Truthfully, though, the depression phase of grief is the one most of us are experiencing. The study we highlighted a few weeks back, that Americans are the unhappiest they’ve been in 50 years, is more than simple survey clickbait. It’s a testament to the grief we are all experiencing. The lives we wanted for ourselves, the lives we took for granted, have been upended. Vacations have been cancelled, concerts have been indefinitely postponed, and many churches continue to meet digitally. Community resources that help with depression like pubs, gyms, and town festivals have been stolen by the virus, too. Depression and its symptoms of numbness and lack of motivation are reasonable responses to the times we live in.

Acceptance that we are victims of the COVID-thief is rare, but it does exist. I heard a story about a family that went in on matching masks, and I thought that was cute. A working mother confided in me recently that she really didn’t want 120,000 people to die, but she appreciated the bonus “maternity leave” afforded to her by working from home and watching her relatively low-maintenance newborn. A friend confided in me with a sly grin that he and his wife were enjoying working from home because it allowed them time to rekindle a sex life that had been sacrificed to his long commute. Now that is acceptance!

Among the many consolations of being a law/gospel Christian is the sure and certain knowledge that there is no law against grief. In light of Jesus’s death and resurrection, it is true that we grieve differently than the rest of the world, but that doesn’t mean we don’t grieve. Christians who have come to a place of acceptance regarding God’s unconditional love have a unique gift to offer their neighbor. They have learned to provide a non-condemning and gracious space for grief because they received that same space from a non-condemning and gracious God.

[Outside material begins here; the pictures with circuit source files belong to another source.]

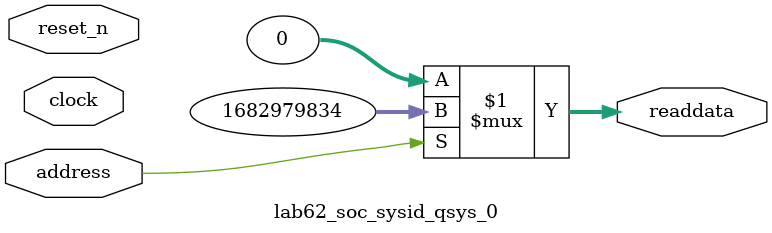
<source format=v>



// synthesis translate_off
`timescale 1ns / 1ps
// synthesis translate_on

// turn off superfluous verilog processor warnings 
// altera message_level Level1 
// altera message_off 10034 10035 10036 10037 10230 10240 10030 

module lab62_soc_sysid_qsys_0 (
               // inputs:
                address,
                clock,
                reset_n,

               // outputs:
                readdata
             )
;

  output  [ 31: 0] readdata;
  input            address;
  input            clock;
  input            reset_n;

  wire    [ 31: 0] readdata;
  //control_slave, which is an e_avalon_slave
  assign readdata = address ? 1682979834 : 0;

endmodule



</source>
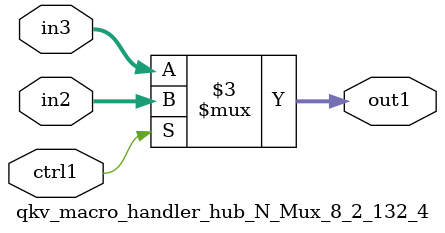
<source format=v>

`timescale 1ps / 1ps


module qkv_macro_handler_hub_N_Mux_8_2_132_4( in3, in2, ctrl1, out1 );

    input [7:0] in3;
    input [7:0] in2;
    input ctrl1;
    output [7:0] out1;
    reg [7:0] out1;

    
    // rtl_process:qkv_macro_handler_hub_N_Mux_8_2_132_4/qkv_macro_handler_hub_N_Mux_8_2_132_4_thread_1
    always @*
      begin : qkv_macro_handler_hub_N_Mux_8_2_132_4_thread_1
        case (ctrl1) 
          1'b1: 
            begin
              out1 = in2;
            end
          default: 
            begin
              out1 = in3;
            end
        endcase
      end

endmodule



</source>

That non-condemning grace takes many forms: intentional amnesia when a friend says something offensive, meeting the anger of a stranger with asymmetrical kindness, recognizing in others our own tendency to bargain, listening without interference to the negativity of someone in a depressive episode. It is certainly the case that the last thing we need are rules for “grieving properly,” or an attempted moratorium on grief at all. Such laws are a dangerous denial of human frailty.

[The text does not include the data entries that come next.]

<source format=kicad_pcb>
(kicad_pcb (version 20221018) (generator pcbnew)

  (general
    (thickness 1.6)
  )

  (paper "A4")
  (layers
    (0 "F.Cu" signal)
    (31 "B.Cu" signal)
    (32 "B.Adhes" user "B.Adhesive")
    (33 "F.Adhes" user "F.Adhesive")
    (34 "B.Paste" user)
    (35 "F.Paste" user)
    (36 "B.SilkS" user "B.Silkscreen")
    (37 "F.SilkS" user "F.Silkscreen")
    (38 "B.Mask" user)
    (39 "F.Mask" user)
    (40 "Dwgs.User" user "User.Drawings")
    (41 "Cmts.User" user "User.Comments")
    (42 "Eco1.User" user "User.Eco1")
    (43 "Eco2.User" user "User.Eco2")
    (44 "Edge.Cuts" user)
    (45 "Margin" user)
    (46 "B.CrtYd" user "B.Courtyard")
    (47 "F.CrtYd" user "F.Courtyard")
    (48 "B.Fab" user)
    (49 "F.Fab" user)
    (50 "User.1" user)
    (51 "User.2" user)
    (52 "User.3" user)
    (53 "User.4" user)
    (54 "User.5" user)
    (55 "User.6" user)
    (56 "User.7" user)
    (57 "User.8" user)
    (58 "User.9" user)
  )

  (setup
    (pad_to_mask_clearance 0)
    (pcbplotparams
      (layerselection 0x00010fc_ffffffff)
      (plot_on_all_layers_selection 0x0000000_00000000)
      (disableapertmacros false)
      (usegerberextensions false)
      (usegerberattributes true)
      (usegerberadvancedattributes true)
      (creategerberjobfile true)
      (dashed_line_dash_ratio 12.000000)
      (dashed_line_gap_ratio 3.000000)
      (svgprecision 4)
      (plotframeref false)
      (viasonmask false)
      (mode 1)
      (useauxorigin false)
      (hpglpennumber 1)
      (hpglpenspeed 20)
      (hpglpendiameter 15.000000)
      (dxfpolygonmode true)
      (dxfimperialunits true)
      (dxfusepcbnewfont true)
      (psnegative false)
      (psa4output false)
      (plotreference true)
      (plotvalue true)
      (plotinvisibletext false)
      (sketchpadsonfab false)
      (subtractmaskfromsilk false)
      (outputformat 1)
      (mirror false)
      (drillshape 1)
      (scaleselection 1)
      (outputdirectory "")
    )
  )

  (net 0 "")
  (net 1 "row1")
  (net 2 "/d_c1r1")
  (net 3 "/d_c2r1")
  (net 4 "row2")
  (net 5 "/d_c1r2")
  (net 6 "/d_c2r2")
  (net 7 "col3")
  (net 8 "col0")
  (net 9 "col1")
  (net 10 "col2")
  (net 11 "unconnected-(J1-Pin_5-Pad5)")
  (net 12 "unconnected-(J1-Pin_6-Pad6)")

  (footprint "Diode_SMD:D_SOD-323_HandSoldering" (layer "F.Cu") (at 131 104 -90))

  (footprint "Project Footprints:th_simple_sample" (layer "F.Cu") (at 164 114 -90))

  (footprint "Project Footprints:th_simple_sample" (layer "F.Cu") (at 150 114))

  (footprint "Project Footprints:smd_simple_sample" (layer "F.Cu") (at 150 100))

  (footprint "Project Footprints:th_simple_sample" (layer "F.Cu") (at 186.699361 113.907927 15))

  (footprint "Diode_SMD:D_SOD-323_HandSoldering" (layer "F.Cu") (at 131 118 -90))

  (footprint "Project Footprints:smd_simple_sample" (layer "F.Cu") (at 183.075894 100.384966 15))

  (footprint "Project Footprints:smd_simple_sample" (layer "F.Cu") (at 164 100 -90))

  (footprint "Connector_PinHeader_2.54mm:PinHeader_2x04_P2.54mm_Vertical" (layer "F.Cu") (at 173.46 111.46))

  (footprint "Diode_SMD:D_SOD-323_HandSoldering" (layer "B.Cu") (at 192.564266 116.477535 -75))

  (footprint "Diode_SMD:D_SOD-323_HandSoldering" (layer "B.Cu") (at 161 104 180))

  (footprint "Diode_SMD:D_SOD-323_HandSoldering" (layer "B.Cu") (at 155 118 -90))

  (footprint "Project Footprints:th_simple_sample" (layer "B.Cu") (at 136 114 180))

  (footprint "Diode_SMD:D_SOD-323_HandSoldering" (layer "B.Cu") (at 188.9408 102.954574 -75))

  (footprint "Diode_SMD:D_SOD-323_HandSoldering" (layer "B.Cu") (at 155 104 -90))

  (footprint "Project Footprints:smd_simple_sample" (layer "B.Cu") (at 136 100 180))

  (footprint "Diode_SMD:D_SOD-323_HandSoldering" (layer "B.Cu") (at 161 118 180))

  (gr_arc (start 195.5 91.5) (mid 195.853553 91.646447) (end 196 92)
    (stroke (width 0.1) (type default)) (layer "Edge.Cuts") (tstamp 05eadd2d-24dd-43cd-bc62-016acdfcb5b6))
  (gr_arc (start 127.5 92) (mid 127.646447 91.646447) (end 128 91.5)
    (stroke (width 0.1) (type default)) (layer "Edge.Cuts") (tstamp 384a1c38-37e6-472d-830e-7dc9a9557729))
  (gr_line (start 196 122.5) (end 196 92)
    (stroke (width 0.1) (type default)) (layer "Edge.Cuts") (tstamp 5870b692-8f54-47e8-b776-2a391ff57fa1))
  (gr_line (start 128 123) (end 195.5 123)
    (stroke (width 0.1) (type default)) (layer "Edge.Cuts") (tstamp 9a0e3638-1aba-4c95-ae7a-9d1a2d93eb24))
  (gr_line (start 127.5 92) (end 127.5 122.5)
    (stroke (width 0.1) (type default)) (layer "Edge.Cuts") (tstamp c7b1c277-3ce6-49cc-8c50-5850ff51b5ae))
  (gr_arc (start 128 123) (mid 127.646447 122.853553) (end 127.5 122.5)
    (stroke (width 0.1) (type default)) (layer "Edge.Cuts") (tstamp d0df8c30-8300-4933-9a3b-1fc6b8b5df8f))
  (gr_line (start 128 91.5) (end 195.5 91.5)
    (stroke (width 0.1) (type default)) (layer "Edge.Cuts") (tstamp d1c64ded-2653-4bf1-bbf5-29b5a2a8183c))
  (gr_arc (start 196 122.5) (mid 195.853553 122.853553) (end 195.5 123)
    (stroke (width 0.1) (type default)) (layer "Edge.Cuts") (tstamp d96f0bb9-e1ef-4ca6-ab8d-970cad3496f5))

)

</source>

So when the virus steals your town festival and your borough explodes with rage, or when you’re accosted in the grocery store for accidentally going the wrong way down the aisle, or when you’re tempted to share and disseminate the latest viral video featuring someone on their worst day, I hope that a more sympathetic view of grief helps clarify the off-putting actions of others. It is better, I think, to see our neighbors as wounded and grieving instead of ignorant or detestable. Lord knows that if the heavens responded to our grief in such a negative way, we’d have worse problems than the pandemic.